A solution to that problem would be to use flex start condition states, to enable and disable specific patterns dependent on what is expected. After finding a GET
, POST
, etc. token in the INITIAL
state, the lexer switches to another state where it only matches the URL
. This solution does not feel right though. It feels like implementing logic in the lexer that belongs into the parser (stuff like "there is exactly one GET
, POST
,... token followed by exactly one URL
).
That brings me to my question:
Is there a way to "synchronize" between a bison parser and a flex lexer, so that I can change the lexer state depending on what bison expects to be the next token?
P.S.: I don't know much about grammar classes and theoretical stuff behind parsing languages. It feels to me that parsing a HTTP header does not even require a contex free language parser like bison. Is HTTP a regular language, so that I can parse it with a regular expression?
HTTP is a regular language. We can see that from the fact, that it can be parsed with a finite state machine. In theory it should be possible (don't quote me on that) to match an entire HTTP message with a regular expression. The problem with this parsing approach is, that common regex languages don't have sofisticated capture options. Often we can capture single submatches and store them for later use, but there is no such thing like the callback-like approach in bison, where one can specify arbitrary actions based on the recognition of some subpattern.
The reason that bison and flex are not the right tools for this problem (as stated in other answers) lays in a very fundamental property that distuingishes the HTTP language from typical programming languages, where flex and bison are usually used:
A programming language consists of an alphabet of tokens. That means e.g. a keyword can be thought of a single element in that alphabet and the input stream of characters can unambiguously be converted into a stream of tokens. This is exactly the purpose of the lexer, which kind of acts as a translator from one alphabet to another. There are situations where the lexer additionally acts as parser and requires more internal logic, than simply translating input sequences to tokens. One of the most common of these situations are comments. A keyword in a comment no longer emits a token.
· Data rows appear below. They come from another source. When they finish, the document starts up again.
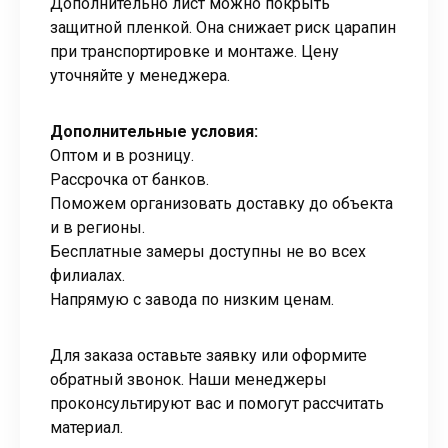
Дополнительно лист можно покрыть
защитной пленкой. Она снижает риск царапин
при транспортировке и монтаже. Цену
уточняйте у менеджера.
Дополнительные условия:
Оптом и в розницу.
Рассрочка от банков.
Поможем организовать доставку до объекта
и в регионы.
Бесплатные замеры доступны не во всех
филиалах.
Напрямую с завода по низким ценам.
Для заказа оставьте заявку или оформите
обратный звонок. Наши менеджеры
проконсультируют вас и помогут рассчитать
материал.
For HTTP on the other hand, the alphabet is just the input characters. It makes not much sense to use a lexer. The problem that the OP mentioned about the communication between flex and bison stems from the fact, that he tried to split the parsing of the language (which is a single problem) in two parts. Flex is not a parser and not suitable for parsing. The solution would be to just ignore the lexer stage, as it is not needed. Bison is very capable of producing a parser for a regular language and can be used to parse HTTP.
That brings me to the last point. Even if bison is capable of generating a regular language parser, it is not the most suitable tool. Bison can generate parser for context-free languages. Those are parsed using a finite state machine with a stack. For parsing a regular language, one does not need the stack, as there are no nested structures, that need to be "remembered". Thus most likely a HTTP parser generated by bison will not be as optimized as a parser generated by a regular language parser generator. Sadly, I could not find a pure regular language parser generator, but such a thing would be the preferrable tool to generate a HTTP parser.